Notice the interesting way he uses the terms "viral" or "word of mouth" and "press" almost interchangeably. It's a great illustration of a common misconception — which is this idea that all you need is to build something truly impressive and people will beat a path to your door.
Granted, there's more than a grain of truth to that, brilliant ideas really do spread virally, and with lightning speed.
But often what people feel is an avalanche of "word of mouth" is really just great press. Sure, often the press is "following" the word of mouth buzz. A classic example, perhaps the opening shot of the Web 2.0 era (or the final screaming death of the 1.0 era, depending on how you look at things), is F*ckedcompany.com, which Phil Kaplan famously created for the hell of it over a long weekend, emailed as a link to six people, and woke up a couple days later to find tens of thousands of visitors beating a hole in his servers.
So, it happens. But more often than not when people say they "keep hearing" about something, or that "everyone's been telling me about" something, they don't mean real actual conversations. Most people move in pretty close-knit circles. What they mean is that everyone in the media has been telling them about it. What feels like word of mouth often isn't so much the presence of tremendous chatter from close, trusted friends and but rather the absence of an over the top, in your face marketing blitz. To be specific, paid marketing, like advertising. Like Superbowl ads. Like Pets.com.
And to go back to the F*ckedcompany.com example, the viral pass-along for that site was nothing short of remarkable, it was like a direct conduit into the zeitgeist. But if my memory serves, it made the Wall Street Journal within the week, and was on to Time, Newsweek, The Today Show, Rolling Stone, and just about everywhere in the media universe in a short amount of time. How many people discovered it through an email forward or water cooler conversation vs. the number that learned about it via some kind of "proper" media channel?

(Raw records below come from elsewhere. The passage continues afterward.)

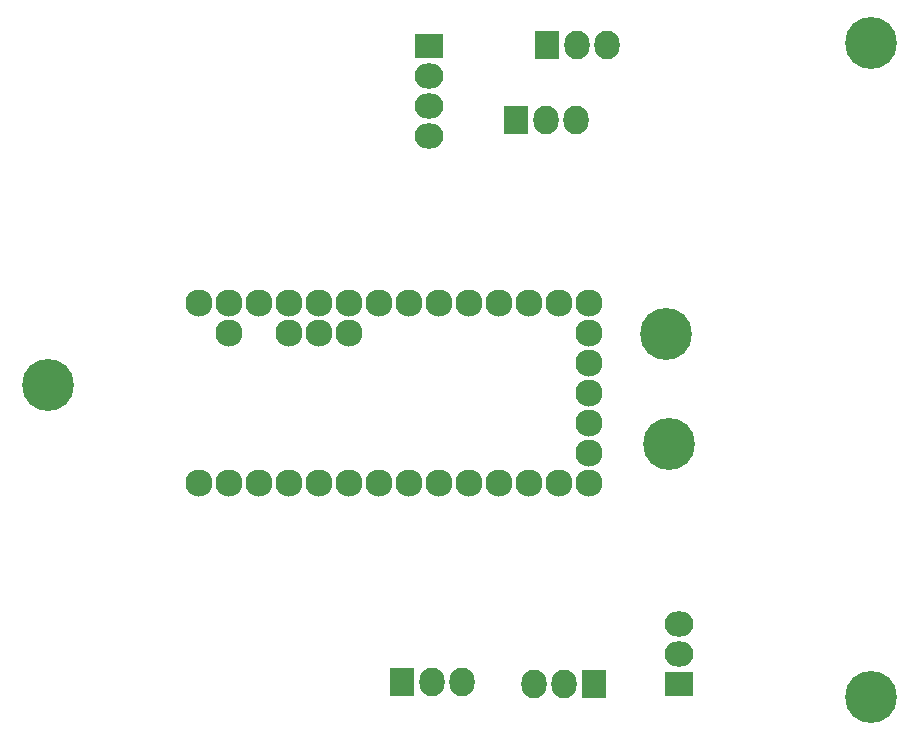
<source format=gbr>
G04 #@! TF.FileFunction,Soldermask,Bot*
%FSLAX46Y46*%
G04 Gerber Fmt 4.6, Leading zero omitted, Abs format (unit mm)*
G04 Created by KiCad (PCBNEW 4.0.2-stable) date 20.06.2016 22.34.35*
%MOMM*%
G01*
G04 APERTURE LIST*
%ADD10C,0.100000*%
%ADD11R,2.127200X2.432000*%
%ADD12O,2.127200X2.432000*%
%ADD13R,2.432000X2.127200*%
%ADD14O,2.432000X2.127200*%
%ADD15C,2.300000*%
%ADD16C,4.400000*%
G04 APERTURE END LIST*
D10*
D11*
X141224000Y-128778000D03*
D12*
X143764000Y-128778000D03*
X146304000Y-128778000D03*
D11*
X157480000Y-128905000D03*
D12*
X154940000Y-128905000D03*
X152400000Y-128905000D03*
D13*
X164719000Y-128905000D03*
D14*
X164719000Y-126365000D03*
X164719000Y-123825000D03*
D11*
X150876000Y-81153000D03*
D12*
X153416000Y-81153000D03*
X155956000Y-81153000D03*
D11*
X153543000Y-74803000D03*
D12*
X156083000Y-74803000D03*
X158623000Y-74803000D03*
D15*
X126619000Y-111887000D03*
X129159000Y-111887000D03*
X131699000Y-111887000D03*
X134239000Y-111887000D03*
X136779000Y-111887000D03*
X139319000Y-111887000D03*
X141859000Y-111887000D03*
X144399000Y-111887000D03*
X146939000Y-111887000D03*
X149479000Y-111887000D03*
X152019000Y-111887000D03*
X154559000Y-111887000D03*
X157099000Y-111887000D03*
X157099000Y-96647000D03*
X154559000Y-96647000D03*
X152019000Y-96647000D03*
X149479000Y-96647000D03*
X146939000Y-96647000D03*
X144399000Y-96647000D03*
X141859000Y-96647000D03*
X139319000Y-96647000D03*
X136779000Y-96647000D03*
X134239000Y-96647000D03*
X131699000Y-96647000D03*
X129159000Y-96647000D03*
X126619000Y-96647000D03*
X124079000Y-96647000D03*
X124079000Y-111887000D03*
X157099000Y-99187000D03*
X157099000Y-101727000D03*
X157099000Y-104267000D03*
X157099000Y-106807000D03*
X157099000Y-109347000D03*
X126619000Y-99187000D03*
X131699000Y-99187000D03*
X134239000Y-99187000D03*
X136779000Y-99187000D03*
D13*
X143510000Y-74930000D03*
D14*
X143510000Y-77470000D03*
X143510000Y-80010000D03*
X143510000Y-82550000D03*
D16*
X111252000Y-103632000D03*
X180975000Y-130048000D03*
X180975000Y-74676000D03*
X163576000Y-99314000D03*
X163830000Y-108585000D03*
M02*

</source>
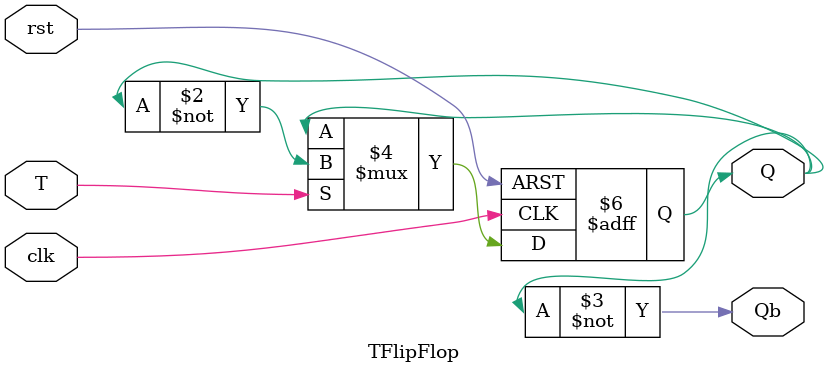
<source format=v>
`timescale 1ns / 1ps


module TFlipFlop(output reg Q, output Qb, input T, clk, rst);

    always @(posedge clk or posedge rst) begin
        if (rst)
            Q <= 1'b0;
        else if (T)
            Q <= ~Q;
    end
    
    assign Qb = ~Q;

endmodule

</source>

That's something you can only guess at, but it's one example of many. Zappos.com is another that comes to mind in the online/startup space, and there are more examples than you can count in entertainment, music, film, etc.
In all cases they've hit a trifecta, that combination of a great product (yes, that's still the prerequisite, if you don't have that the rest of this is meaningless) with a core evangelical base of initial users and a successful effort to get that positive word of mouth coming from those who measure their audiences in millions.
You bet the media has changed, these days the personality with the huge megaphone might be a tech hero with a six figure Twitter follower count. But social media is media. And that personality is a media personality, the underlying point isn't diminished one inch.
It's not strictly impossible to see success happen purely organically, without any organized plan for publicity. Though I'd say it's nearly always when a founder or principal happens to be naturally press-savvy. But exceptions aside, more often than not it's a thoughtful, considered — and experienced — person or team at the helm, managing the media strategy.
So, to bring it home with a pun — if you'd like to make a mint, you might want to think about who's minding your press.